=== Begin Enclosure ===

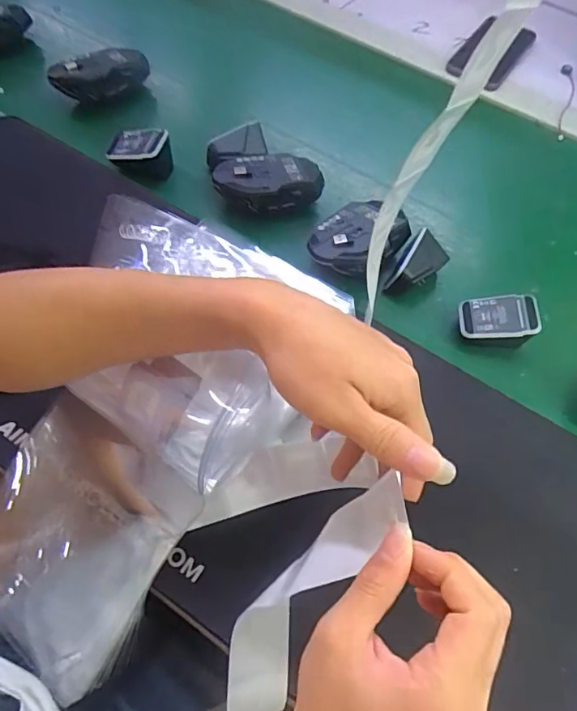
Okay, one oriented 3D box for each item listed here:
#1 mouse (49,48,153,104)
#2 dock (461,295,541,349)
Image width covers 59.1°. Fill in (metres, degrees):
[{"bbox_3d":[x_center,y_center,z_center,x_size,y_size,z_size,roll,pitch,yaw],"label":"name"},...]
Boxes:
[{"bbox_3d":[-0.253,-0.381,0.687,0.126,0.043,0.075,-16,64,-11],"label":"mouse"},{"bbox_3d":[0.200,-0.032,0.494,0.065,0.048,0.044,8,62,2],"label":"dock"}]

=== End Enclosure ===
=== Begin Enclosure ===

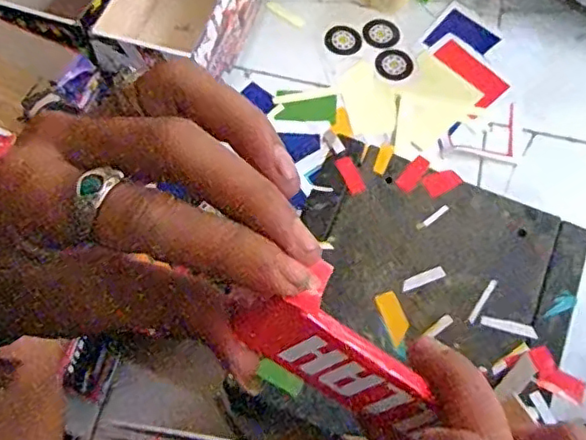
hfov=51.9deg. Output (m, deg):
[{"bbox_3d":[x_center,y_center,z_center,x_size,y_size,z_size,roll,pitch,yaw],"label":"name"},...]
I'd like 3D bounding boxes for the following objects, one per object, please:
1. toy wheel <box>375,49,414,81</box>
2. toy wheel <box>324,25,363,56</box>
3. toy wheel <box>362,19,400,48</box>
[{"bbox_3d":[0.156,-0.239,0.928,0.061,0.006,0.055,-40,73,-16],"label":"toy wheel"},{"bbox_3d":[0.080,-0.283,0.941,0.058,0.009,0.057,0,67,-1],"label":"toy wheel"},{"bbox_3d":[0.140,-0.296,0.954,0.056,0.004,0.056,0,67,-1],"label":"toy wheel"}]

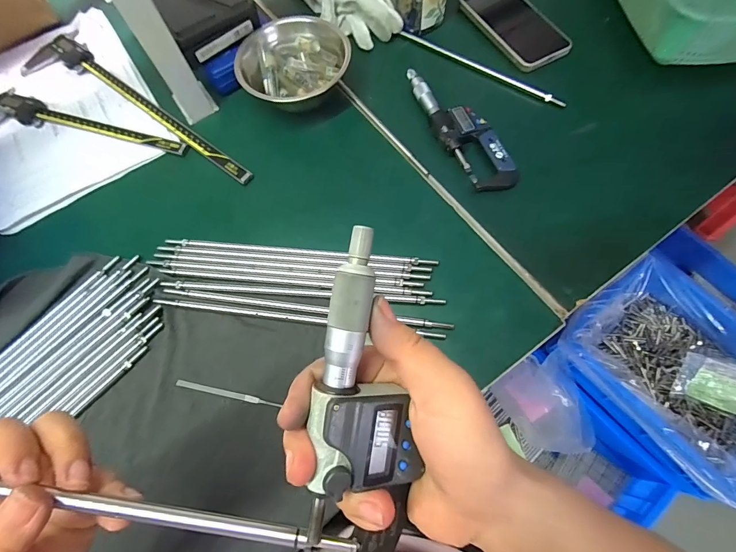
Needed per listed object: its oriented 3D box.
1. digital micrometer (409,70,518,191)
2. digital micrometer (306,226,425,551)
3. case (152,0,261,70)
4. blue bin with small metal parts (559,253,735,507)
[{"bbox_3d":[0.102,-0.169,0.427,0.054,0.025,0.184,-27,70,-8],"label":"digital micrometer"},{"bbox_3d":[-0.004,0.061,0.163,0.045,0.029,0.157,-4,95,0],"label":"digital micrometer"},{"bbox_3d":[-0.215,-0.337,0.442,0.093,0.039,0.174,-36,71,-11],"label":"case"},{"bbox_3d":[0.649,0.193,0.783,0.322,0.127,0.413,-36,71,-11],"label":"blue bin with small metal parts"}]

=== End Enclosure ===

In the material above, one part opens with the line containing "1. toy wheel <box>375,49,414,81</box>" and closes with the line containing "3. case (152,0,261,70)". Write out that part exactly and skip its pictures.

1. toy wheel <box>375,49,414,81</box>
2. toy wheel <box>324,25,363,56</box>
3. toy wheel <box>362,19,400,48</box>
[{"bbox_3d":[0.156,-0.239,0.928,0.061,0.006,0.055,-40,73,-16],"label":"toy wheel"},{"bbox_3d":[0.080,-0.283,0.941,0.058,0.009,0.057,0,67,-1],"label":"toy wheel"},{"bbox_3d":[0.140,-0.296,0.954,0.056,0.004,0.056,0,67,-1],"label":"toy wheel"}]

Needed per listed object: its oriented 3D box.
1. digital micrometer (409,70,518,191)
2. digital micrometer (306,226,425,551)
3. case (152,0,261,70)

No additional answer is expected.